= Judy Messer =

Australian conservationist (1933–2023)

Judy Messer (1933–2023) was an Australian conservationist.

==Biography==
Judy Messer was born in 1933 in Armadale, Western Australia. Her early life was marked by a close connection to nature due to her upbringing in a rural setting. She pursued nursing as a career and, in the 1970s, obtained a PhD in sociology from the University of New South Wales (UNSW).

In 1957, she married Michael Messer, a biochemistry professor known for his research on marsupial milk. By 1970, she was involved in the establishment of the Lane Cove Bushland and Conservation Society in Greenwich.

From 1984 to 2000, Messer led the Nature Conservation Council (NCC), during which the council addressed various environmental issues in Australia. She served as a non-executive director of Sydney Water from 1988 to 2002.

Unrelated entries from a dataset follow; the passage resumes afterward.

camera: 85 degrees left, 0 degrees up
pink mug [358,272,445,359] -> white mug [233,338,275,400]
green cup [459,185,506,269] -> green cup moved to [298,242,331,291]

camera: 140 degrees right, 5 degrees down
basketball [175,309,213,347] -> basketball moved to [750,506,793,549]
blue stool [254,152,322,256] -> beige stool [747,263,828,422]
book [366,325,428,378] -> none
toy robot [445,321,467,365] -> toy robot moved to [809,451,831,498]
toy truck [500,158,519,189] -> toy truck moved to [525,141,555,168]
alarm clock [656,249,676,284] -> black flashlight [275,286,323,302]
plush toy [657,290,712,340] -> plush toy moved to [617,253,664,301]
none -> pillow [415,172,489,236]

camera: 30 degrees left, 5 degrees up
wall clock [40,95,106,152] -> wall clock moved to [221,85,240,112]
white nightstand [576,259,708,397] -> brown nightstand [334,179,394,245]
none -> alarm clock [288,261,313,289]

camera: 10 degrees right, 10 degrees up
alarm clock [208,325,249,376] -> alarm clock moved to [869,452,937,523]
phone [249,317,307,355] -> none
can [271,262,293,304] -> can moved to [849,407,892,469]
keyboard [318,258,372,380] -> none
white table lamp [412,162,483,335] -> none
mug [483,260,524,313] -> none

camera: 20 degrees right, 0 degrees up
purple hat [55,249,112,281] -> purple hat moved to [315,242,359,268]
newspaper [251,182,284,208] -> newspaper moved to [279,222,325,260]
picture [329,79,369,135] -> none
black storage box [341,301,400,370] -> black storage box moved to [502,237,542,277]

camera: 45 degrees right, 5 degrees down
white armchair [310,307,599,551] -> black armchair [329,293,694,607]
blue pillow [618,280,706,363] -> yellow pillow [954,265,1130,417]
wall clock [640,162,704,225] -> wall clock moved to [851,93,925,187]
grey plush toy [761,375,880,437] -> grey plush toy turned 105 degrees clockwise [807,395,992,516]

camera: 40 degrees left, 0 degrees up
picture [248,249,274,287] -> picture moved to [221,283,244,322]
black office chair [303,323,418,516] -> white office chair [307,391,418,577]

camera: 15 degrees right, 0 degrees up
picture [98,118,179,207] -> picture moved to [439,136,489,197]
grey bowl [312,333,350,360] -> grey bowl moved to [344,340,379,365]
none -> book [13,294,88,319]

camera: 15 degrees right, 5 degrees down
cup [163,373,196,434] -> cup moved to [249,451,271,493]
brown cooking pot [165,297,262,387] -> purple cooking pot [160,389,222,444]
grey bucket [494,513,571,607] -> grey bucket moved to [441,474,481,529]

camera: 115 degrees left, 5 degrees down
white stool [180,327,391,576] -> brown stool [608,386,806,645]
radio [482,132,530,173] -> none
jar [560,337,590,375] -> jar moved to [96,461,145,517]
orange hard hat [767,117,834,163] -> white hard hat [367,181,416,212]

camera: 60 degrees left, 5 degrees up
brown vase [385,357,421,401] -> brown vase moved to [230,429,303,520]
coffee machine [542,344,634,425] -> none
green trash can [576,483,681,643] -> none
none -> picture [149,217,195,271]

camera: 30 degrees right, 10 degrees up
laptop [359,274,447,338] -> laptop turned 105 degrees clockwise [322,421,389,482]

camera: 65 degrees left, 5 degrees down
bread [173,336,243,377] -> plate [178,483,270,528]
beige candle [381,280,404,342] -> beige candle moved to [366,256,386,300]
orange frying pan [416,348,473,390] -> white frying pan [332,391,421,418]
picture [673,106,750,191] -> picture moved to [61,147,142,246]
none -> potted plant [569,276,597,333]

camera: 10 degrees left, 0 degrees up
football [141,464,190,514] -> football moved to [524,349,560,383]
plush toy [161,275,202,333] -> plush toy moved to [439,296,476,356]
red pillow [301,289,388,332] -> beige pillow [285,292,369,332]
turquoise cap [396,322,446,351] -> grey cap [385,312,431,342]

Messer participated in several global conservation events, including the World Conservation Assemblies and the World Congress on National Parks. In 1993, she was awarded a Churchill Fellowship in the U.S. to study conservation funding mechanisms.

In 2000, Messer received the Serventy Conservation Medal from the Australian Wildlife Society.

In 2003, Messer became a member of the Order of Australia. Her papers are held in the National Library of Australia.